Abstract: This paper explores narrative in Business History and business histories as a means of understanding the absence and presence of women. We develop the argument that narrative is constructed in the historical research process, and note the implications of this for our understanding of business history as product and practice. We suggest that business historians work with a distinction between stories in description, generated by participants as found in traces of the past, and narration through analysis, created by historians writing in the present. We suggest that business historians can work productively with this differentiation, and that histories will be better able to consider the position of women in both forms of narrative. We conclude with reflections on the nature of the archive and feminist perspectives on history to outline a research agenda that would develop our argument empirically and conceptually.

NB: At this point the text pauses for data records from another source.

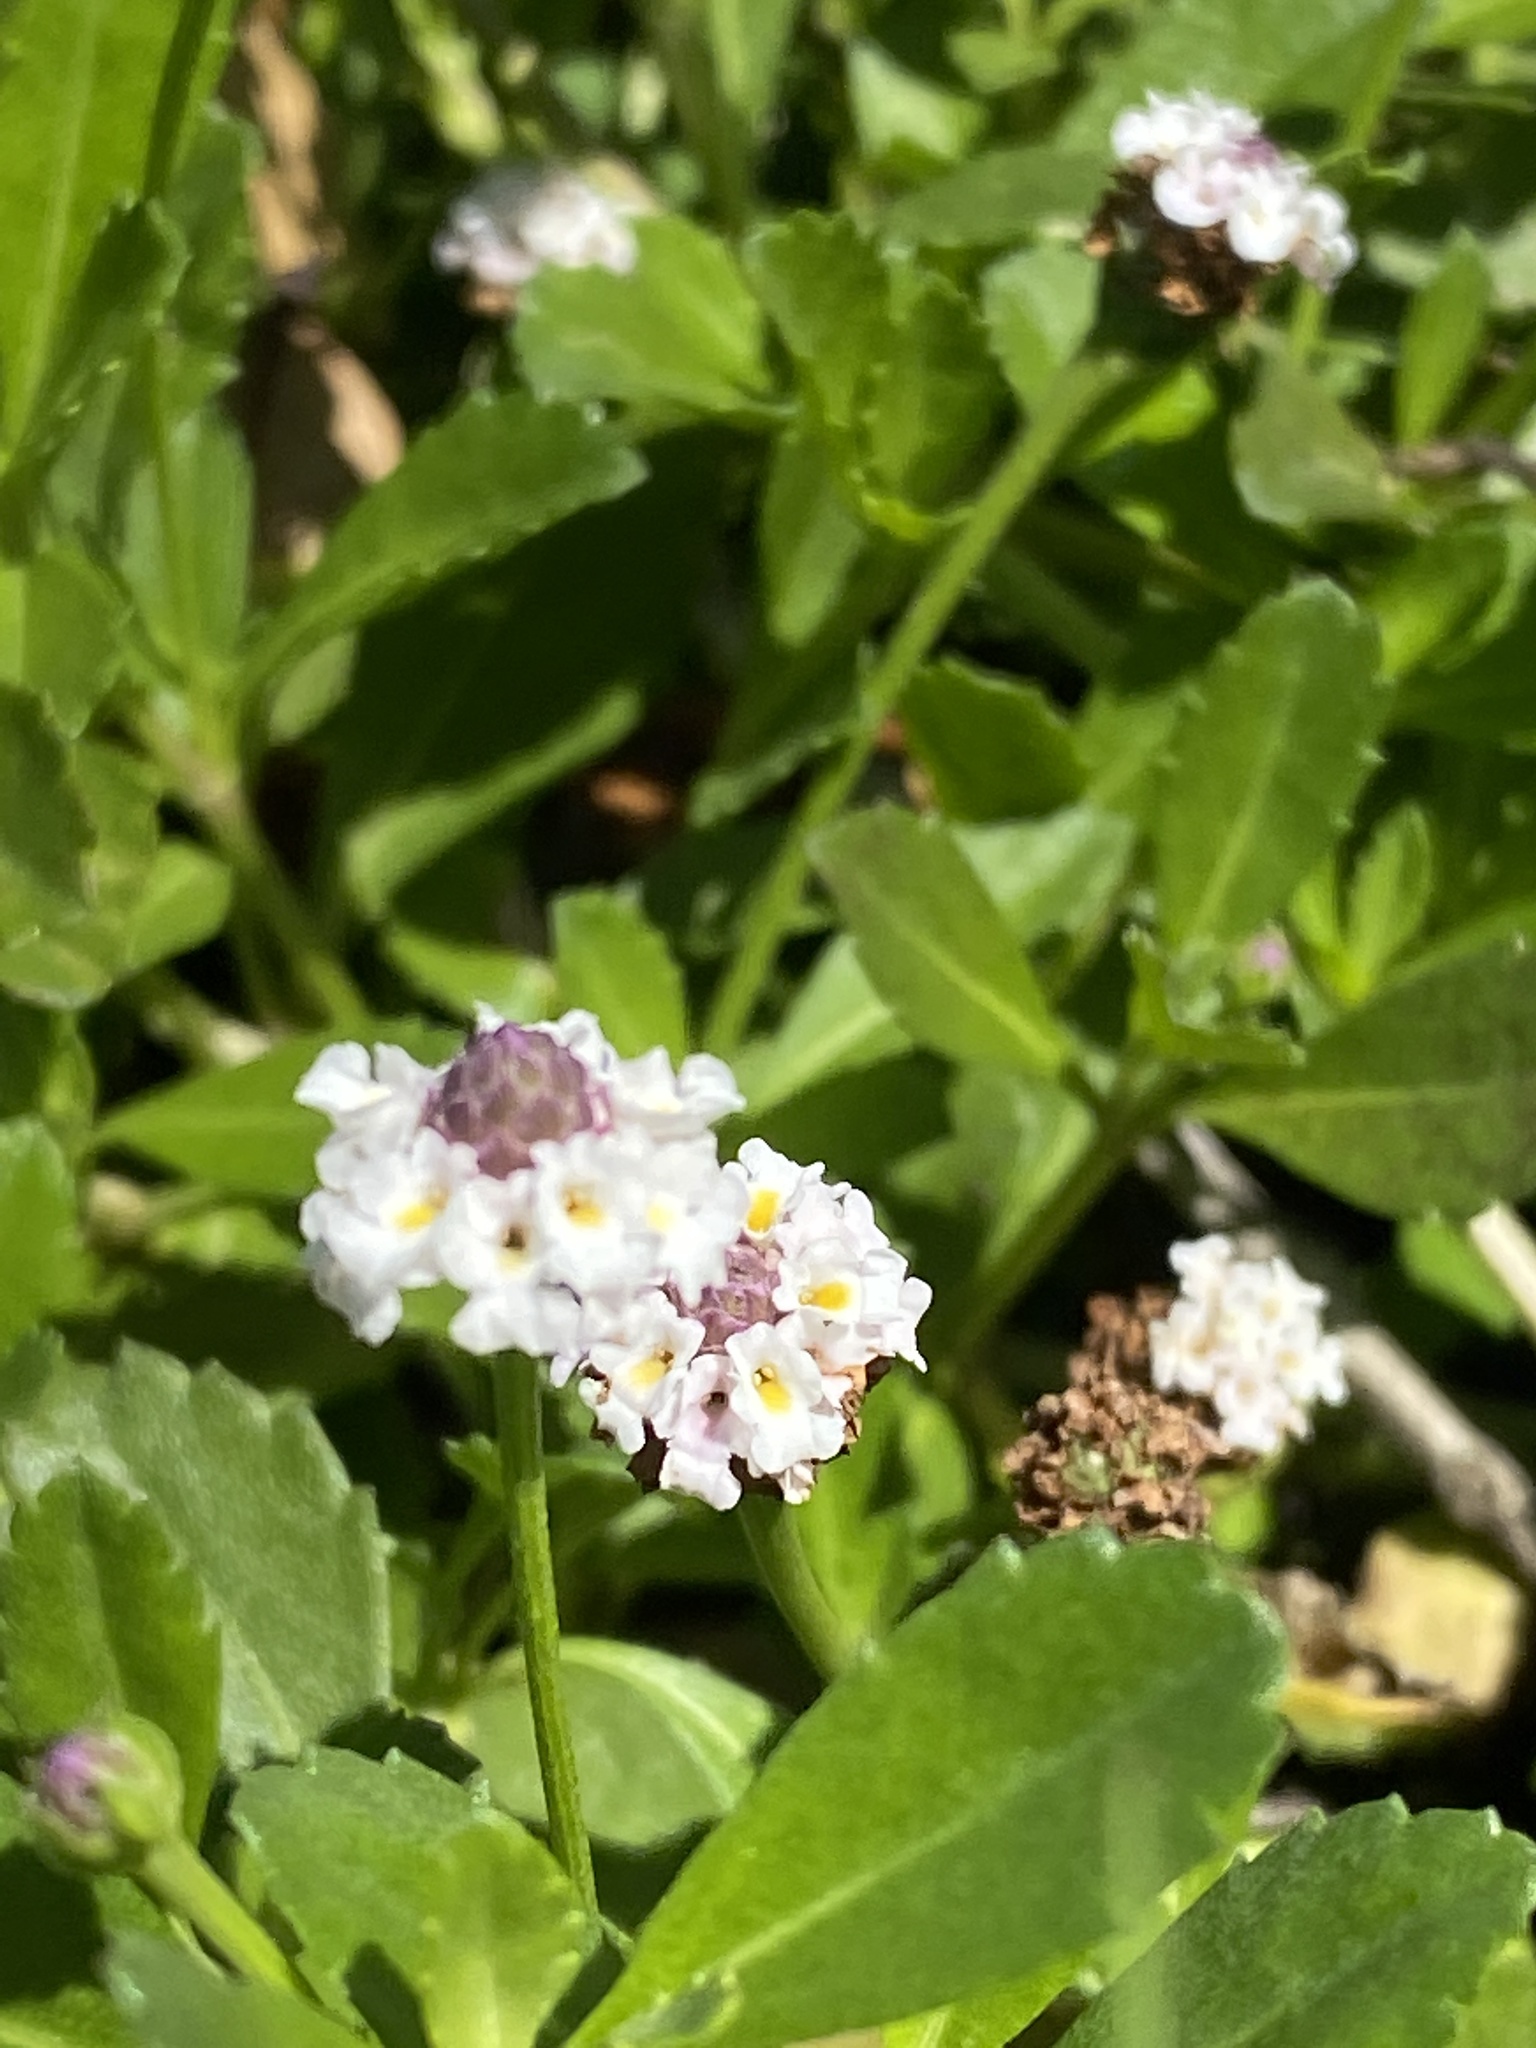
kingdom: Plantae
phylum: Tracheophyta
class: Magnoliopsida
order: Lamiales
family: Verbenaceae
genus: Phyla
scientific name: Phyla nodiflora
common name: Frogfruit
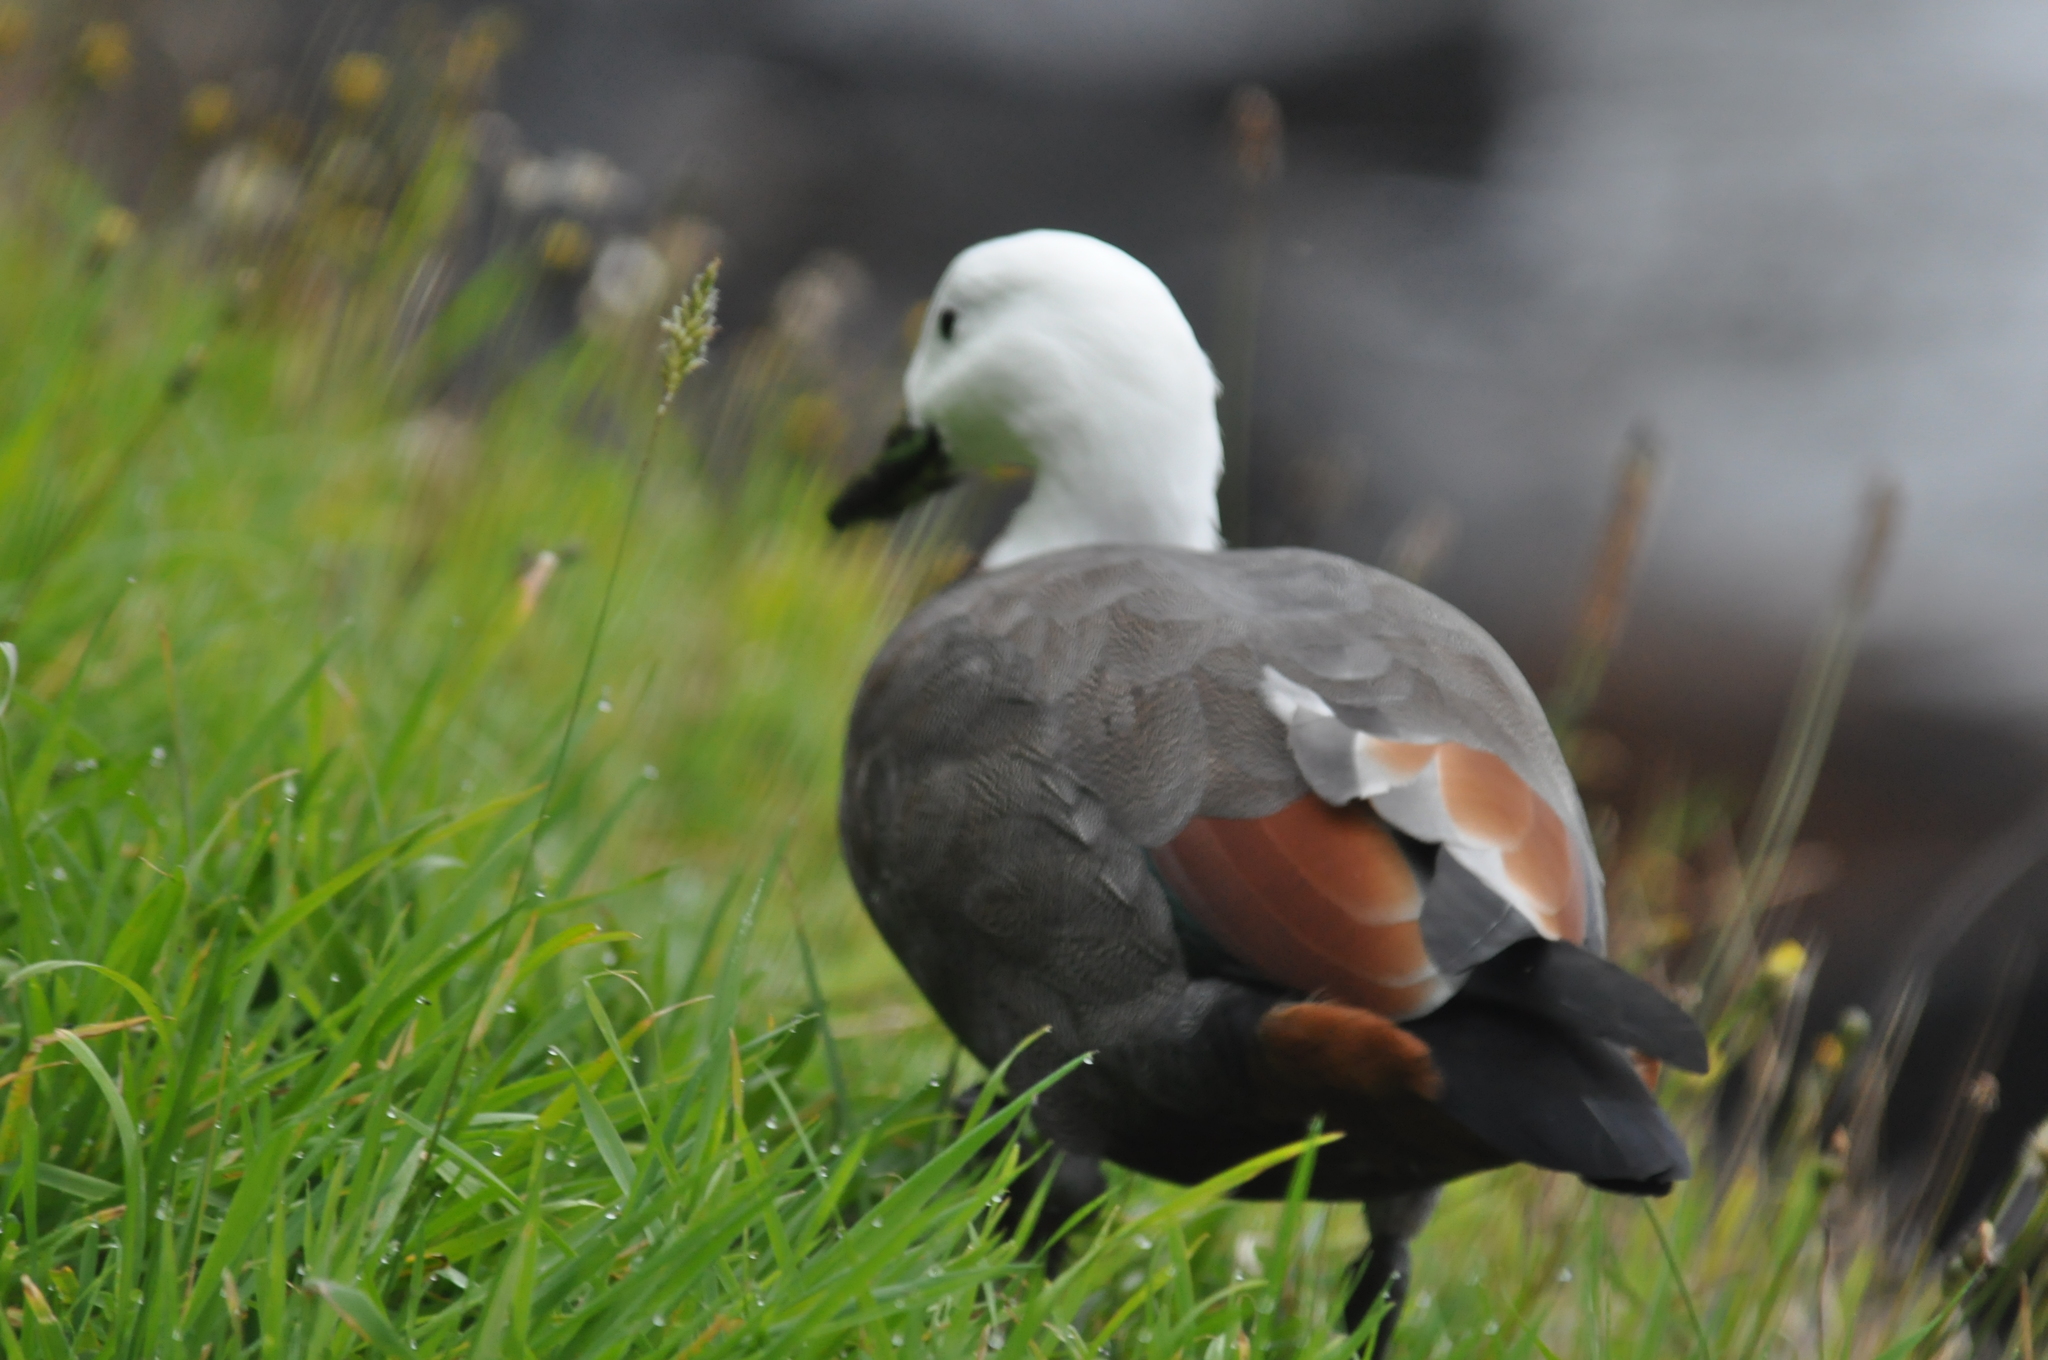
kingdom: Animalia
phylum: Chordata
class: Aves
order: Anseriformes
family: Anatidae
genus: Tadorna
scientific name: Tadorna variegata
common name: Paradise shelduck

Ferran Vendrell-Herrero, haspublished a paper in the International Journal of Production Economics.

Lafuente, E., Vaillant, Y. and  Vendrell-Herrero, F. (Forthcoming) ‘Territorial Servitization: Exploring the virtuous circle connecting knowledge-intensive services and new manufacturing businesses’, International Journal of Production Economics, DOI: http://dx.doi.org/10.1016/j.ijpe.2016.12.006

Abstract: This paper focuses on the internationalization of SMEs located in geographically isolated contexts like Latin America. We argue that strategic priorities towards foreign markets, Foreign Market Focus (FMF), as well as “Outward Looking Competences” (OLC) are important factors in enhancing productivity, and ultimately achieving a sustainable competitive presence abroad. FMF and OLC lay the foundation for setting better international business relations with foreign clients and increase opportunities for learning and attaining economies of scale. Results demonstrate the significance of FMF as a means of enhancing productivity only in manufacturing firms. OLC positively moderates the relation between FMF and productivity.